When evaluating how does the ssb beam sweeping in 5g nr work and what are the rf implications for the base station?, engineers must account for the specific requirements of their target application. The optimal choice depends on the frequency range, power level, environmental conditions, and cost constraints of the overall system design.

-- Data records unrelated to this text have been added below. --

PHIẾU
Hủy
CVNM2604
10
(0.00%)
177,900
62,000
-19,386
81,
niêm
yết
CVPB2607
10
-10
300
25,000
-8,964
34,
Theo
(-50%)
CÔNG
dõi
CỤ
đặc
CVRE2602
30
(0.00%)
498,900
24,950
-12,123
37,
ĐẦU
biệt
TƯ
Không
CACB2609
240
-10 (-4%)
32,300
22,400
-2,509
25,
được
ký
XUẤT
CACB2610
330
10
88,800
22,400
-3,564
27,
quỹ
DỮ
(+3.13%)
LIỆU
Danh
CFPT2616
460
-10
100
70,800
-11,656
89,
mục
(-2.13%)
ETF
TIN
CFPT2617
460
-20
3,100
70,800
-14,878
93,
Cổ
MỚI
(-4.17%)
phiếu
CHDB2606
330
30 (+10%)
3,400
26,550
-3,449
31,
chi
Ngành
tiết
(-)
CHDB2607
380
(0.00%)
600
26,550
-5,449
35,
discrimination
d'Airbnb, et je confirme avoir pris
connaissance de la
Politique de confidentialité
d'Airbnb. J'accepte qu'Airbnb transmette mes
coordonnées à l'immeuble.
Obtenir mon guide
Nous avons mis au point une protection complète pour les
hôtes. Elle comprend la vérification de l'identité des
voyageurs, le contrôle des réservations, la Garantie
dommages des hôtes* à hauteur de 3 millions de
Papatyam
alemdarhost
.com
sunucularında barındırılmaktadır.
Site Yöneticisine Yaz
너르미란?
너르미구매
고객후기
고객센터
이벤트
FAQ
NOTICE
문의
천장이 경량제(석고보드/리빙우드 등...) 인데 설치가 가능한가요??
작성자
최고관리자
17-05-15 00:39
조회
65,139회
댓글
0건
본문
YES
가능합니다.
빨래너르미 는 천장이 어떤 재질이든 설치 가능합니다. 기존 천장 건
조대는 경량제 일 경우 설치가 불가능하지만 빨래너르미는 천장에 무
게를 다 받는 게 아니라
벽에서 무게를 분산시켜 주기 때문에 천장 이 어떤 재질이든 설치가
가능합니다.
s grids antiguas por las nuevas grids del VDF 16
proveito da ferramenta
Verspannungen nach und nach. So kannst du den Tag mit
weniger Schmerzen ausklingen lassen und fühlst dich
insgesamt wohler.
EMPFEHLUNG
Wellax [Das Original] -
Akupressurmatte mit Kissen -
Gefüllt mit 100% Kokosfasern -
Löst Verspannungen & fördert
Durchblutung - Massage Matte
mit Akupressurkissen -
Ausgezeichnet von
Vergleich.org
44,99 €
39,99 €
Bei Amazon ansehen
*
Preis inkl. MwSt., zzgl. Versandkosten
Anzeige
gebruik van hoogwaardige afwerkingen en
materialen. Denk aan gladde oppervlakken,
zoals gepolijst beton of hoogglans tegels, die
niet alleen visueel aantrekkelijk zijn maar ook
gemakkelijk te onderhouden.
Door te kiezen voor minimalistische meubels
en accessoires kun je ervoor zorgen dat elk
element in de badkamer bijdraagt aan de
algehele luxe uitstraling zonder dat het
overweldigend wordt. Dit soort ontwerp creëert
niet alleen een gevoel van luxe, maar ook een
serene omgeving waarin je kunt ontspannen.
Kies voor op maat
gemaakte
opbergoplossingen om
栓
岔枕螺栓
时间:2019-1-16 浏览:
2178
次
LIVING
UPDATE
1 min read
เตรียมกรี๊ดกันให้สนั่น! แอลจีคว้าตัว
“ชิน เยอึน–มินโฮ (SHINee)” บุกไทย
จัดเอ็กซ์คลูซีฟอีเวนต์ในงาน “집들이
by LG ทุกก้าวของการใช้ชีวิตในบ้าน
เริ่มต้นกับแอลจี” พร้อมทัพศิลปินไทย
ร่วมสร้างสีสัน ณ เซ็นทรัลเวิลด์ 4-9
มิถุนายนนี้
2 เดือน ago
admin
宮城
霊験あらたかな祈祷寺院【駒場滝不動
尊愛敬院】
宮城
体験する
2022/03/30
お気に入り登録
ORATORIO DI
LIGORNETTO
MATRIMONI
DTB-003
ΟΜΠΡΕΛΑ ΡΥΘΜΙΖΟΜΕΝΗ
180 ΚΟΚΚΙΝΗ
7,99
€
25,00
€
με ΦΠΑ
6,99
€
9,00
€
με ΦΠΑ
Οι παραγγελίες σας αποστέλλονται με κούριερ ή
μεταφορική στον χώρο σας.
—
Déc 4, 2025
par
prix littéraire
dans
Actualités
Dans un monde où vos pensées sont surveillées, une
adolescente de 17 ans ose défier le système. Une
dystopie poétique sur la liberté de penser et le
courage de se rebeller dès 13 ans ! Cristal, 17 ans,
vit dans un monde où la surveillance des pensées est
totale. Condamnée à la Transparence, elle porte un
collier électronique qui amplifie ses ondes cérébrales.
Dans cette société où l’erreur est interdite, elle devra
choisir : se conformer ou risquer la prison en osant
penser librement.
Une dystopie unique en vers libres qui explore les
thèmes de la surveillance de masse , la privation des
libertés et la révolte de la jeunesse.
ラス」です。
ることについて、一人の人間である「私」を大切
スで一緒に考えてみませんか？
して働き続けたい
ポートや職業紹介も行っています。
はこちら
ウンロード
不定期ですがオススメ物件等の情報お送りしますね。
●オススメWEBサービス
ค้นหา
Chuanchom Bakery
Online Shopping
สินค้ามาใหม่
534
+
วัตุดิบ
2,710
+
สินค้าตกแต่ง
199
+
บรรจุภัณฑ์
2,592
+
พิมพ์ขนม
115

  • Performance verification: confirm specifications against the application requirements before finalizing the design
  • Environmental factors: temperature range, humidity, and vibration affect long-term reliability and parameter drift
  • Cost vs. performance: evaluate whether the application demands premium components or standard commercial grades
  1. Interface compatibility: verify impedance, connector type, and mechanical form factor match the system architecture

Design Guidelines

When evaluating how does the ssb beam sweeping in 5g nr work and what are the rf implications for the base station?, engineers must account for the specific requirements of their target application. The optimal choice depends on the frequency range, power level, environmental conditions, and cost constraints of the overall system design.

Common Questions

Frequently Asked Questions

How many beams are needed?

The number of SSB beams depends on: the cell sector coverage (120° azimuth × 30-60° elevation is typical for a 3-sector site). The 3 dB beamwidth of each beam (determined by the array size). At FR2 with a 256-element array (16×16): beamwidth ≈ 7° × 7°. To cover 120° × 60°: approximately 120/7 × 60/7 ≈ 17 × 9 = 153 beams are needed for full coverage. But: 3GPP limits L to 64 for FR2. This means: each SSB beam covers a wider solid angle than the array's narrowest beam. The SSB beams use a slightly wider beam pattern (defocused or tapered) to cover the full sector with 64 beams. After initial access: the base station refines the beam direction using narrower beams (beam refinement procedure).

What about the overhead?

SSB beam sweeping overhead: at FR2 with 64 SSBs per burst and 20 ms periodicity: the SSB burst occupies approximately 2.3 ms out of every 20 ms = 11.5% of the air interface time. This is significant overhead. In periods of low traffic: the SSB periodicity can be increased to 40, 80, or 160 ms, reducing the overhead to less than 3%. During high traffic: the overhead is a tradeoff with beam management accuracy (more frequent SSBs enable faster beam tracking but consume more resources). The 3GPP has defined mechanisms to minimize SSB overhead while maintaining beam management performance.

What about analog vs. digital beamforming?

Impact on SSB sweeping: analog beamforming (single RF chain, all elements share one beamforming direction): can transmit only one SSB beam at a time. Must sweep all 64 beams sequentially. Takes the full allocated duration. Hybrid beamforming (multiple sub-arrays, each with its own RF chain): can transmit multiple SSB beams simultaneously (one per sub-array). For example: 4 sub-arrays can sweep 64 beams in 16 time slots instead of 64. This reduces the SSB sweep time by 4×. Digital beamforming (one RF chain per element): can form all beams simultaneously in the digital domain. All 64 SSBs could theoretically be transmitted at once (using superposition). However: power per beam is reduced (power is spread across all beams). In practice: hybrid beamforming is the standard for 5G FR2 base stations.